Reputation: 323
Would anybody kindly help me in the following example (If I use re.DOTALL
, it reads until end of the file):
import re
text = "Found to A from:\n\t-B\n\t-C\nFound to K from:\n\t-B\n\t-D\n\t-E\nFound to A from:\n\t-D\nMax time: 20s"
names = ['A', 'K']
for name in names:
print name
print re.findall("Found to {0} from:\n\t\-(.+)".format(name), text)
TEXT is like :
OUTPUT:
A
['B', 'D']
K
['B']
Desired OUTPUT:
A
['B', 'C', 'D']
K
['B', 'D', 'E']
Upvotes: 2
Views: 525
Reputation: 4504
And here is another approach (Python 2.7x):
import re
text = 'Found to A from:\n\t-B\n\t-C\nFound to K from:\n\t-B\n\t-D\n\t-E\nFound to A from:\n\t-D\nMax time: 20s'
for name in ['A', 'K']:
print name
print [ n for i in re.findall('(?:Found to ' + name + ' from:)(?:\\n\\t-([A-Z]))(?:\\n\\t-([A-Z]))?(?:\\n\\t-([A-Z]))?', text) for n in i if n ]
Output:
A
['B', 'C', 'D']
K
['B', 'D', 'E']
UPDATE In case you don't know how many (?:\n\t-([A-Z])), I suggest the following approach:
import re
text = 'Found to A from:\n\t-B\n\t-C\n\t-G\nFound to K from:\n\t-B\n\t-D\n\t-E\nFound to A from:\n\t-D\nMax time: 20s'
for name in ['A', 'K']:
print name
groups = re.findall('(?:Found to ' + name + ' from:)((?:\\n\\s*-(?:[A-Z]))+)', text)

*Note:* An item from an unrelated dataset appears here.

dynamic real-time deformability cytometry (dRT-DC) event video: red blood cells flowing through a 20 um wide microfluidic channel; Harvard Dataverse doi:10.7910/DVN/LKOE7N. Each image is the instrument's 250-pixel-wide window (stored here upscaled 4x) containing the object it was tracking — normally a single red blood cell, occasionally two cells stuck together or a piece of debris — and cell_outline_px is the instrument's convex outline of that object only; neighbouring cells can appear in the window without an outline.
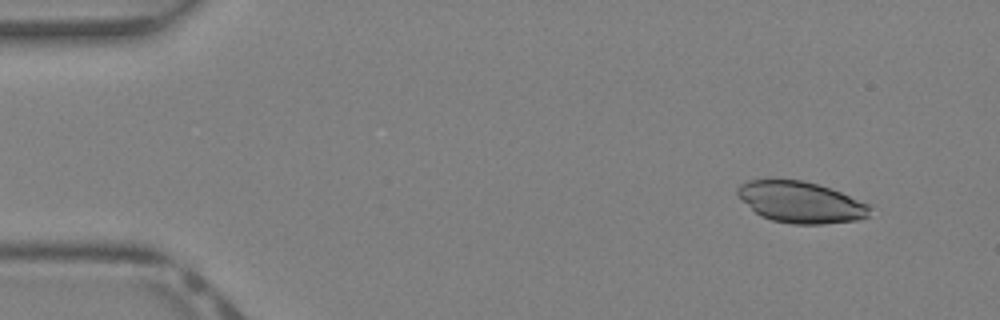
{"species": "Egyptian fruit bat (a non-hibernating species)", "species_latin": "Rousettus aegyptiacus", "temperature_condition": "warm", "stored_images_in_passage": 37, "camera_frame_rate_fps": 3000, "um_per_image_px": 0.085, "animal": {"sex": "female"}, "frame": {"image": 1, "passage_image": 1, "time_ms": 0.0, "image_size_px": [1000, 320], "cell_outline_px": [[872, 208], [868, 216], [856, 220], [824, 224], [792, 224], [772, 220], [760, 216], [740, 200], [736, 196], [736, 188], [740, 184], [748, 180], [768, 176], [804, 180], [840, 192], [872, 204]], "centroid_in_image_um": [67.99, 17.14], "position_along_channel_um": 17.0, "area_um2": 32.83}}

print reduce(lambda i,j: i + j, map(lambda x: re.findall('\n\s*-([A-Z])', x), groups))
Output:
A
['B', 'C', 'G', 'D']
K
['B', 'D', 'E']
Upvotes: 4
Reputation: 2465
Not generic but works in your case and is simple and is using findAll like you mentioned.
import re
text = "Found to A from:\n\t-B\n\t-C\nFound to K from:\n\t-B\n\t-D\n\t-E\nFound to A from:\n\t-D\n"
names = ['A', 'K']
for name in names:
print name
test = re.findall("Found to {0} from:\n\t-([A-Z])(\n\t)?-?([A-Z])?(\n\t)?-?([A-Z])?".format(name), text)
# normalize it
prettyList = []
for (a,b,c,d,e) in test:
prettyList.append(a)
prettyList.append(c)
prettyList.append(e)
print [x for x in prettyList if x]
The output
A
['B', 'C', 'D']
K
['B', 'D', 'E']
I know there are lot of cases with 3 Elements and so on you have to add the additional matching.
Upvotes: 0
Reputation: 78650
When I was typing this answer I was trying to answer your original question where you had a file with specific content to parse. I think my answer still applies. If you have a string instead, change
for line in f:
to
for line in f.splitlines():
and pass the string instead of the file object to keys_and_values
.
Original answer:
In all honesty I think this looks like a task where the heavy lifting should be done by a generator, with some help from regular expressions.
import re
from collections import OrderedDict
def keys_and_values(f):
# discard any headers
target = '^\s*Found to [A-Z] from:\s*$'
for line in f:
if re.match(target, line.strip()):
break
# yield (key, value) tuples
key = line.strip()[9]
for line in f:
line = line.strip()
if re.match(target, line):
key = line[9]
elif line:
yield (key, line)
result = OrderedDict()
with open('testfile.txt') as f:
for k,v in keys_and_values(f):
result.setdefault(k, []).append(v)
for k in result:
print('{}\n{}\n'.format(k, result[k]))
Demo:
$ cat testfile.txt
some
useless
header
lines
Found to A from:
B
C
Found to K from:
B
D
E
Found to A from:
D
$ python parsefile.py
A
['B', 'C', 'D']
K
['B', 'D', 'E']
Upvotes: 2